Qassim’s biggest concern now is making ends meet. He only works part-time, and the state aid he receives isn’t enough to support his new family. Qassim says it’s hard to find work — between the high unemployment and his background.
“It’s difficult when you go and apply for a job. They ask me where I’m from, and I tell them I’m an Uighur. So right away they make a connection with Guantanamo,” Qassim says.
His experience at Guantanamo continues to weigh heavily on Qassim. Three of his friends remain locked up there. “No country is willing to take them,” he says.
It’s a situation Qassim knows all too well from his four-and-a-half years at Guantanamo.
Surprisingly, Qassim doesn’t voice any resentment toward the US or the guards for his plight. He blames Pakistani forces, whom he says turned him and the other Uighurs over to the Americans for a bounty in 2007.
The Pakistanis, Qassim says, duped the Americans into thinking the Uighurs were terrorists.
“When we told the Americans we were Uighurs, the situation improved. They didn’t have any problem with us. They actually treated us quite nice. Some of our jailers would give us chocolate bars,” Qassim recalls.
Still Qassim says the conditions at Guantanamo were terrible.
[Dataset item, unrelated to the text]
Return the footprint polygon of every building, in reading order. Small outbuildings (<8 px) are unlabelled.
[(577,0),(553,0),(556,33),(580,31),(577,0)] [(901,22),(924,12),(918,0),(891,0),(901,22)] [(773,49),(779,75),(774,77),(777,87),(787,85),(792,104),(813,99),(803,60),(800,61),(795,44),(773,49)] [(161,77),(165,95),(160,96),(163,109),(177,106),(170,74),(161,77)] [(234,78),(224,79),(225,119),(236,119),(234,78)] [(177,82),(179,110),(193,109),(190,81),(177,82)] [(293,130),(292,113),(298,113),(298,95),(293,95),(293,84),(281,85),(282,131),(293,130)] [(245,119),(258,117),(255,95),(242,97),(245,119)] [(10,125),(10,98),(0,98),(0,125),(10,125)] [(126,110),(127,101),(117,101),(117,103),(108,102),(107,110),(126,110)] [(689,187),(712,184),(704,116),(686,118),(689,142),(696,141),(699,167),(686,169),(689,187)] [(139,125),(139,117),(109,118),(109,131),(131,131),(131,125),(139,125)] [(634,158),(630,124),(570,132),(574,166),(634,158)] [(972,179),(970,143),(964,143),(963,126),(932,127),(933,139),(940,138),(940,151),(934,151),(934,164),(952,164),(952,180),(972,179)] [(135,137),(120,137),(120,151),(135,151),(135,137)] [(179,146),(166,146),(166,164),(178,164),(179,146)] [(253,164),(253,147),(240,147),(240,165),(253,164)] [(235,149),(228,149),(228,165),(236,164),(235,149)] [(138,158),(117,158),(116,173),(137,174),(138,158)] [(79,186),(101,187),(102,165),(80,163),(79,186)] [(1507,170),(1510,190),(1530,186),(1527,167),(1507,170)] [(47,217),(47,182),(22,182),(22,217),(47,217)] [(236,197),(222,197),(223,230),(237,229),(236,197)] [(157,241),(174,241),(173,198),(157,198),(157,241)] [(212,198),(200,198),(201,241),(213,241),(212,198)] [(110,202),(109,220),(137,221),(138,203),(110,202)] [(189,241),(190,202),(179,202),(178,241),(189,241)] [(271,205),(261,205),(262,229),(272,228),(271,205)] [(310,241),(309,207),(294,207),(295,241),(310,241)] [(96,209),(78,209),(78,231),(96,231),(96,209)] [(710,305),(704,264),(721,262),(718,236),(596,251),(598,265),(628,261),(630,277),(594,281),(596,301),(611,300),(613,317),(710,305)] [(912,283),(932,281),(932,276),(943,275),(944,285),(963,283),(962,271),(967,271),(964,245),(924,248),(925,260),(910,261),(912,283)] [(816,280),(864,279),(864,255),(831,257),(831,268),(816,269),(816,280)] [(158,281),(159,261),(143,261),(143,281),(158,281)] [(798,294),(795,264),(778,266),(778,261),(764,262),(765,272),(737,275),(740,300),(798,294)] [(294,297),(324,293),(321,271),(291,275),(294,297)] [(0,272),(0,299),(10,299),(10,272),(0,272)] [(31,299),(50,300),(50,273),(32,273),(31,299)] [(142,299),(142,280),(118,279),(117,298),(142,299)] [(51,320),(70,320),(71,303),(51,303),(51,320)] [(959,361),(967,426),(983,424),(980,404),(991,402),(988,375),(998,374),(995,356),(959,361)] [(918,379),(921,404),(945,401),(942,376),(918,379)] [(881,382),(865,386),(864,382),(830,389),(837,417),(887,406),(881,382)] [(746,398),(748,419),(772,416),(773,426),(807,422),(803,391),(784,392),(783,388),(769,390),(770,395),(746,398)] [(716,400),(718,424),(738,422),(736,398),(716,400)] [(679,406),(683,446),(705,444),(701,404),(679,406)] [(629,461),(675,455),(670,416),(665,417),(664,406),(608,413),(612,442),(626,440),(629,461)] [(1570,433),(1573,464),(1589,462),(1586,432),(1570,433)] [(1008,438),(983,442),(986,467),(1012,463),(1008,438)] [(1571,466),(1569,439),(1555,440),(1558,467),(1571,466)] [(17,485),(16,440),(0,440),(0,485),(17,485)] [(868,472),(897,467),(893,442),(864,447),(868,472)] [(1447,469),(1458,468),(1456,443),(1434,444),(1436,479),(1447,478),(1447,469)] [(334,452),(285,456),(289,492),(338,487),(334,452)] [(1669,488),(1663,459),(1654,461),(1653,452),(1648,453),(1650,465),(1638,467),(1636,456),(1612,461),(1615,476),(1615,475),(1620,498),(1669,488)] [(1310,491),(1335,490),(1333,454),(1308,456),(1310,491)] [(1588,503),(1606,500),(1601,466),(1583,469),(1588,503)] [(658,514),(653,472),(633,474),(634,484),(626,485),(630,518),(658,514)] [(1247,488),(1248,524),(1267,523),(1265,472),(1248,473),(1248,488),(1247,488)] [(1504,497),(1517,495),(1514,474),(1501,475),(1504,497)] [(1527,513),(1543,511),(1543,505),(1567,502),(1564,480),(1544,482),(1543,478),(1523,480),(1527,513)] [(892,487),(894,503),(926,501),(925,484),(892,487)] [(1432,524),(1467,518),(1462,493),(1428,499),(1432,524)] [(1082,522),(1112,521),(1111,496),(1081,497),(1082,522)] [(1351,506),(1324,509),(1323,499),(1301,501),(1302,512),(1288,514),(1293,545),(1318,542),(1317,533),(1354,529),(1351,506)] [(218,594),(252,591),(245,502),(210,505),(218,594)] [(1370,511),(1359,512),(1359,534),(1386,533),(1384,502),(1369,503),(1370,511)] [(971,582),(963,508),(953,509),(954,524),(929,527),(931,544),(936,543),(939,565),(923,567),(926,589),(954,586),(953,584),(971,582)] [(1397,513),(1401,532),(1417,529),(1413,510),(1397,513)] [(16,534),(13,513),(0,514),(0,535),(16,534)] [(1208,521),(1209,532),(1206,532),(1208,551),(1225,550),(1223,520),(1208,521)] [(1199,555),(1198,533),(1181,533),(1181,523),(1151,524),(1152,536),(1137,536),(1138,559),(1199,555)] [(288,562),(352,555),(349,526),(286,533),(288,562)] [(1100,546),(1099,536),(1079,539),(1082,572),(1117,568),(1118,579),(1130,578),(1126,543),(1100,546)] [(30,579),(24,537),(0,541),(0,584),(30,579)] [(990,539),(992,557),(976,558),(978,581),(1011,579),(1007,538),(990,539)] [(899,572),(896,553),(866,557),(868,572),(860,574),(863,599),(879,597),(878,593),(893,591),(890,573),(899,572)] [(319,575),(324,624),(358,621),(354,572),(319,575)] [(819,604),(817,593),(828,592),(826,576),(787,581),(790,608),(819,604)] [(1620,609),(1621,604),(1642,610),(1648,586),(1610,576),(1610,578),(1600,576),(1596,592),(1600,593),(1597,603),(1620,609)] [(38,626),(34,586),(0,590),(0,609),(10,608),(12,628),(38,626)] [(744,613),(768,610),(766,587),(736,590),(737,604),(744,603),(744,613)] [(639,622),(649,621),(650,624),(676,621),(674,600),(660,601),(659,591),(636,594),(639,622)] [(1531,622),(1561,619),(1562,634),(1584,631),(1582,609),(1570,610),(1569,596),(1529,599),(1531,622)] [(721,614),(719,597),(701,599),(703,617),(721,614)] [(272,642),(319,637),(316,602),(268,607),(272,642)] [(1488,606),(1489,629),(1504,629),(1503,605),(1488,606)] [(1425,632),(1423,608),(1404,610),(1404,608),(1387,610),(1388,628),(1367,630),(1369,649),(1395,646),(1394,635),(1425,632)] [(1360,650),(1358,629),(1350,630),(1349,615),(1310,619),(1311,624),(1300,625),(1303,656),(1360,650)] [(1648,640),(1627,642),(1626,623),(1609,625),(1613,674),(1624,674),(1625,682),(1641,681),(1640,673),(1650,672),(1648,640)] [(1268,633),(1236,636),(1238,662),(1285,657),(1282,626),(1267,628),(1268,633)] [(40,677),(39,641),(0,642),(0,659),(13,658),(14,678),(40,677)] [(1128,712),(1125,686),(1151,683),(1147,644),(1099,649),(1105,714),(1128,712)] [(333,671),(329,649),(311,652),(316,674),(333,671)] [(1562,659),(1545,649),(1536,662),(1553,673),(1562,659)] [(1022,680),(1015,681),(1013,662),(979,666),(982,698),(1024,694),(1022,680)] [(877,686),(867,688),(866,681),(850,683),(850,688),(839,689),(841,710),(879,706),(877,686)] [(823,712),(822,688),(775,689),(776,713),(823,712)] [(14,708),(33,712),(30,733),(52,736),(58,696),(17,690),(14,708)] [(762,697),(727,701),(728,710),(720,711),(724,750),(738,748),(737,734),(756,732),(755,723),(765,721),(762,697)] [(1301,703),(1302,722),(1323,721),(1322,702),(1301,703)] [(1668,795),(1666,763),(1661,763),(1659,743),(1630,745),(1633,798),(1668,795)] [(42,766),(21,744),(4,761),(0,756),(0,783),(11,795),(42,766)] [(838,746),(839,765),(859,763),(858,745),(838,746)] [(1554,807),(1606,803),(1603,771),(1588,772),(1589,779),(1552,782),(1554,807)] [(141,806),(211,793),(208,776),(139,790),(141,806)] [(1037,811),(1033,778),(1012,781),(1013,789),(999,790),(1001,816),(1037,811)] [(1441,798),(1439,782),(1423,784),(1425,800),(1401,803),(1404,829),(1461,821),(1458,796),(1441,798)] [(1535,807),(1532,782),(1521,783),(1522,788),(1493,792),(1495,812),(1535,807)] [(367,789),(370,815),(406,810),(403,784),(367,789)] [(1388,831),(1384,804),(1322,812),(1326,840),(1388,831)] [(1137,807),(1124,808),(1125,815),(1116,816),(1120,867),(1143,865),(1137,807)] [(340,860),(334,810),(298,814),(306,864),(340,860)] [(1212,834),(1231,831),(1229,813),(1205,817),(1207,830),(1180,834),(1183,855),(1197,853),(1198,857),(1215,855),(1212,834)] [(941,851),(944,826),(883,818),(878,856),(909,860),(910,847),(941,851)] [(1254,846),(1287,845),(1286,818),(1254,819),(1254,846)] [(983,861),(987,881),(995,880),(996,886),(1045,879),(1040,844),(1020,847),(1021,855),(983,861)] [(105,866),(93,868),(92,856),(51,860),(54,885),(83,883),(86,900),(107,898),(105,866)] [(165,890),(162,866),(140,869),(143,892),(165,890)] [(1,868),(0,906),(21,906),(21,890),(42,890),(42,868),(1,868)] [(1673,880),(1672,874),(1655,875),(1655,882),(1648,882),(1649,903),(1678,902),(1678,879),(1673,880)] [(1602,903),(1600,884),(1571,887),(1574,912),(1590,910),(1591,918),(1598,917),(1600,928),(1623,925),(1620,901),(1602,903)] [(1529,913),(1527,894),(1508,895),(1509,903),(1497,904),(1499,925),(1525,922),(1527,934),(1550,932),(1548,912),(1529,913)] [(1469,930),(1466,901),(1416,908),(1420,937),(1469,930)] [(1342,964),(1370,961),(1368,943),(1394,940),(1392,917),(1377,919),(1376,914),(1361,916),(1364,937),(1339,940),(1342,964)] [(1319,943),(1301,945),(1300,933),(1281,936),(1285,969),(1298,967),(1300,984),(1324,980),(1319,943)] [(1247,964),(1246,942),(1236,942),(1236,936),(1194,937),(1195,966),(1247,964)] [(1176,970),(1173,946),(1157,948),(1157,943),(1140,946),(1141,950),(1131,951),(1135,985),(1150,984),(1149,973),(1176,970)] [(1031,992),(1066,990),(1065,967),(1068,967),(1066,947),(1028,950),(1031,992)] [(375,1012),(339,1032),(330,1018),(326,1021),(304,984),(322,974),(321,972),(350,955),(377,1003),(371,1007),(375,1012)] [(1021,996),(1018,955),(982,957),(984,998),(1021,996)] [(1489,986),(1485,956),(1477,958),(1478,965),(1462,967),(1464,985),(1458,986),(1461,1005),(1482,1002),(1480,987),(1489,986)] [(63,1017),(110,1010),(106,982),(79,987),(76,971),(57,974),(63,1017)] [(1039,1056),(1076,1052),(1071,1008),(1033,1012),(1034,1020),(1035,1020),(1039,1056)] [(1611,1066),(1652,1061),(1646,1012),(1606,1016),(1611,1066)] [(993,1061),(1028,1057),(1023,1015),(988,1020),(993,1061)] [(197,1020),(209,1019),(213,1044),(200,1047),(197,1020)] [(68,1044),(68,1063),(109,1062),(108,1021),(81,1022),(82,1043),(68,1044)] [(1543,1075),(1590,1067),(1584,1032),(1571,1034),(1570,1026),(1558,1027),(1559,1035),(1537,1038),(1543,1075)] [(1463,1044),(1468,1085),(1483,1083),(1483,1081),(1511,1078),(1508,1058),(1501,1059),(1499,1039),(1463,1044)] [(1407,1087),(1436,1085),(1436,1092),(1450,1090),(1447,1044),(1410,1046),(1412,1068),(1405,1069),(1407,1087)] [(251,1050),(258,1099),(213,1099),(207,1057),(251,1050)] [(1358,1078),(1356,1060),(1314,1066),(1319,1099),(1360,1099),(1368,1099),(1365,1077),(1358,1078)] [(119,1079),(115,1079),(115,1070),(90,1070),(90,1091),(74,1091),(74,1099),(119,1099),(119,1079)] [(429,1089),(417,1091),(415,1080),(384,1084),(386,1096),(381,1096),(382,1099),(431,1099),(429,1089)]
But he also avoids blaming anyone for the fact that he wasn’t released sooner.
“I don’t know what took so long,” Qassim says, “Maybe there were political reasons.”
Qassim, though, might be wise to avoid sounding critical of the US in Albania — an overwhelmingly pro-American country that’s hosting the Uighurs at the request of the US.
Qassim also can’t leave Albania because he’s not a citizen and doesn’t have a passport. And if he were to return to China, he would almost certainly be arrested.